▶ **Exercise input**
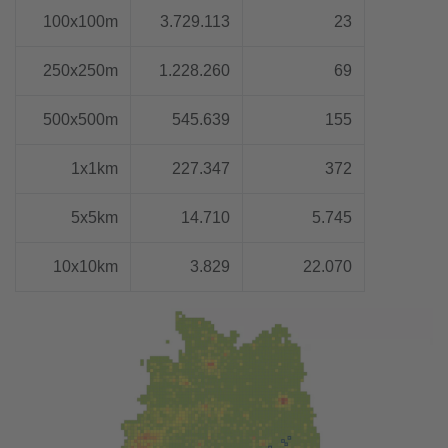
100x100m
3.729.113
23
250x250m
1.228.260
69
500x500m
545.639
155
1x1km
227.347
372
5x5km
14.710
5.745
10x10km
3.829
22.070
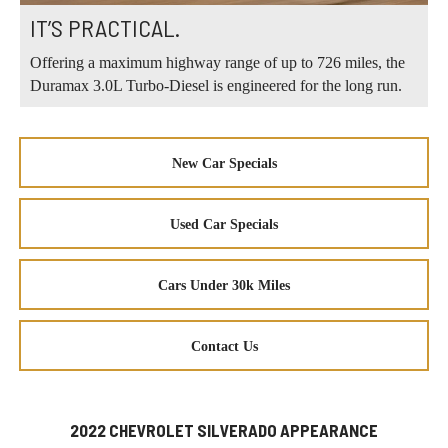
IT’S PRACTICAL.
Offering a maximum highway range of up to 726 miles, the
Duramax 3.0L Turbo-Diesel is engineered for the long run.
New Car Specials
Used Car Specials
Cars Under 30k Miles
Contact Us
2022 CHEVROLET SILVERADO APPEARANCE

▶ **Aim of the exercise**
Lines from the one with "Cars Under 30k Miles" through the end of the data: set these down exactly, including both ends and nothing more.

▶ **Exercise answer**
Cars Under 30k Miles
Contact Us
2022 CHEVROLET SILVERADO APPEARANCE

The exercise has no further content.